• _Work instruction_: Among the entries below, find every line that contains the string "wall", then copy it.

*** Material shown ***

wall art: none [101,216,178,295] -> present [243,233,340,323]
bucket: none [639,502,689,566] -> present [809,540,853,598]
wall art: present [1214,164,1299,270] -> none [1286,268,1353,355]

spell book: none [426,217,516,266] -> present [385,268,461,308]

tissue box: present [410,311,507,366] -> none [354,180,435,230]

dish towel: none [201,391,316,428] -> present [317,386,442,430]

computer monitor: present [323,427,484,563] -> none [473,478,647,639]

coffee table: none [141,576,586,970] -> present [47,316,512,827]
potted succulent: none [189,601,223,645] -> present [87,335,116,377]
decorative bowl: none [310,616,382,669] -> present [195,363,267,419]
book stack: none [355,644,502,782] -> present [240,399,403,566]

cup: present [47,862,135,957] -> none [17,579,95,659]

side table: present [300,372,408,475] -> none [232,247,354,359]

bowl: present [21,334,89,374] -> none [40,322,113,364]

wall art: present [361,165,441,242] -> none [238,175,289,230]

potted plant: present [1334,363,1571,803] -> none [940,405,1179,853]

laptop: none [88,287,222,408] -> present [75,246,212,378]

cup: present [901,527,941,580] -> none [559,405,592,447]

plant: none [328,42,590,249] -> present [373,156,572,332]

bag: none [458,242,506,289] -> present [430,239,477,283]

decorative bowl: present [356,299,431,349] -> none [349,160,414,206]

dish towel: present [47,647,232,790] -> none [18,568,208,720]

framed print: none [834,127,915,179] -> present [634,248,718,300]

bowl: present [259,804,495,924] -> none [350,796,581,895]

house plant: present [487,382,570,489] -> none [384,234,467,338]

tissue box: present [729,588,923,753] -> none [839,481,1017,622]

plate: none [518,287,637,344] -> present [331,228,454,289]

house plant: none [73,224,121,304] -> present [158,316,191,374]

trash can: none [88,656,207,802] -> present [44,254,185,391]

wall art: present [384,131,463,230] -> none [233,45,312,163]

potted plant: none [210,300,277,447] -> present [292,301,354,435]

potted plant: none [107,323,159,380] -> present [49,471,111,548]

***

• _Solution for this problem_:
wall art: none [101,216,178,295] -> present [243,233,340,323]
wall art: present [1214,164,1299,270] -> none [1286,268,1353,355]
wall art: present [361,165,441,242] -> none [238,175,289,230]
wall art: present [384,131,463,230] -> none [233,45,312,163]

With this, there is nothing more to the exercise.